→ WHAT YOU NEED TO DO: Below are entries. Reproduce exactly the lines between the line holding "### ✏️ **Update Data**" and the line holding "## 📌 Introduction", inclusive, and only those.

--- START ---

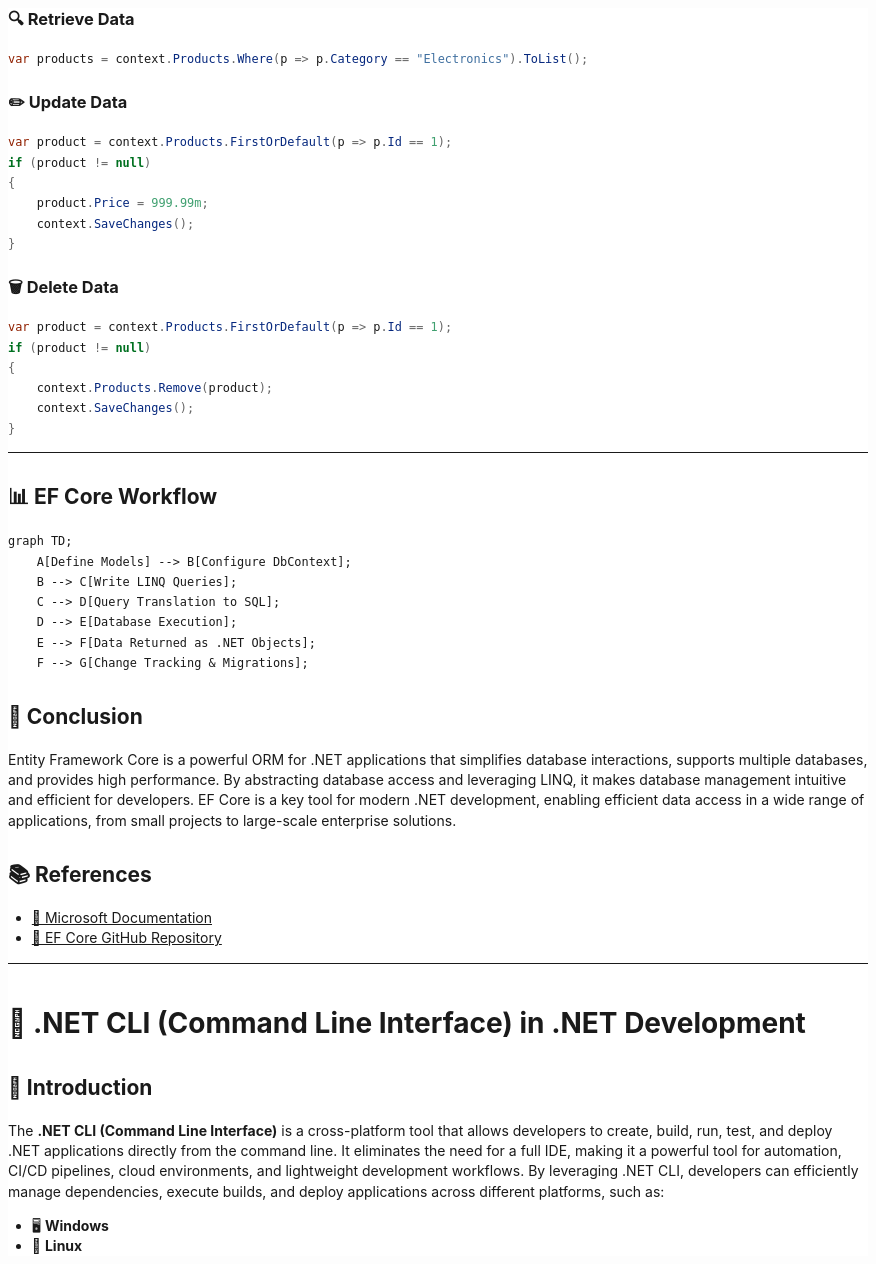 ### 🔍 **Retrieve Data**
```csharp
var products = context.Products.Where(p => p.Category == "Electronics").ToList();
```

### ✏️ **Update Data**
```csharp
var product = context.Products.FirstOrDefault(p => p.Id == 1);
if (product != null)
{
    product.Price = 999.99m;
    context.SaveChanges();
}
```

### 🗑️ **Delete Data**
```csharp
var product = context.Products.FirstOrDefault(p => p.Id == 1);
if (product != null)
{
    context.Products.Remove(product);
    context.SaveChanges();
}
```

---
## 📊 EF Core Workflow

```mermaid
graph TD;
    A[Define Models] --> B[Configure DbContext];
    B --> C[Write LINQ Queries];
    C --> D[Query Translation to SQL];
    D --> E[Database Execution];
    E --> F[Data Returned as .NET Objects];
    F --> G[Change Tracking & Migrations];
```

## 🏁 Conclusion
Entity Framework Core is a powerful ORM for .NET applications that simplifies database interactions, supports multiple databases, and provides high performance. By abstracting database access and leveraging LINQ, it makes database management intuitive and efficient for developers. EF Core is a key tool for modern .NET development, enabling efficient data access in a wide range of applications, from small projects to large-scale enterprise solutions.

## 📚 References
- [📖 Microsoft Documentation](https://docs.microsoft.com/en-us/ef/core/)
- [🔗 EF Core GitHub Repository](https://github.com/dotnet/efcore)

---
# 🚀 .NET CLI (Command Line Interface) in .NET Development
## 📌 Introduction
The **.NET CLI (Command Line Interface)** is a cross-platform tool that allows developers to create, build, run, test, and deploy .NET applications directly from the command line. It eliminates the need for a full IDE, making it a powerful tool for automation, CI/CD pipelines, cloud environments, and lightweight development workflows.
By leveraging .NET CLI, developers can efficiently manage dependencies, execute builds, and deploy applications across different platforms, such as:
- 🖥️ **Windows**
- 🐧 **Linux**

--- END ---

→ TASK ANSWER:
### ✏️ **Update Data**
```csharp
var product = context.Products.FirstOrDefault(p => p.Id == 1);
if (product != null)
{
    product.Price = 999.99m;
    context.SaveChanges();
}
```

### 🗑️ **Delete Data**
```csharp
var product = context.Products.FirstOrDefault(p => p.Id == 1);
if (product != null)
{
    context.Products.Remove(product);
    context.SaveChanges();
}
```

---
## 📊 EF Core Workflow

```mermaid
graph TD;
    A[Define Models] --> B[Configure DbContext];
    B --> C[Write LINQ Queries];
    C --> D[Query Translation to SQL];
    D --> E[Database Execution];
    E --> F[Data Returned as .NET Objects];
    F --> G[Change Tracking & Migrations];
```

## 🏁 Conclusion
Entity Framework Core is a powerful ORM for .NET applications that simplifies database interactions, supports multiple databases, and provides high performance. By abstracting database access and leveraging LINQ, it makes database management intuitive and efficient for developers. EF Core is a key tool for modern .NET development, enabling efficient data access in a wide range of applications, from small projects to large-scale enterprise solutions.

## 📚 References
- [📖 Microsoft Documentation](https://docs.microsoft.com/en-us/ef/core/)
- [🔗 EF Core GitHub Repository](https://github.com/dotnet/efcore)

---
# 🚀 .NET CLI (Command Line Interface) in .NET Development
## 📌 Introduction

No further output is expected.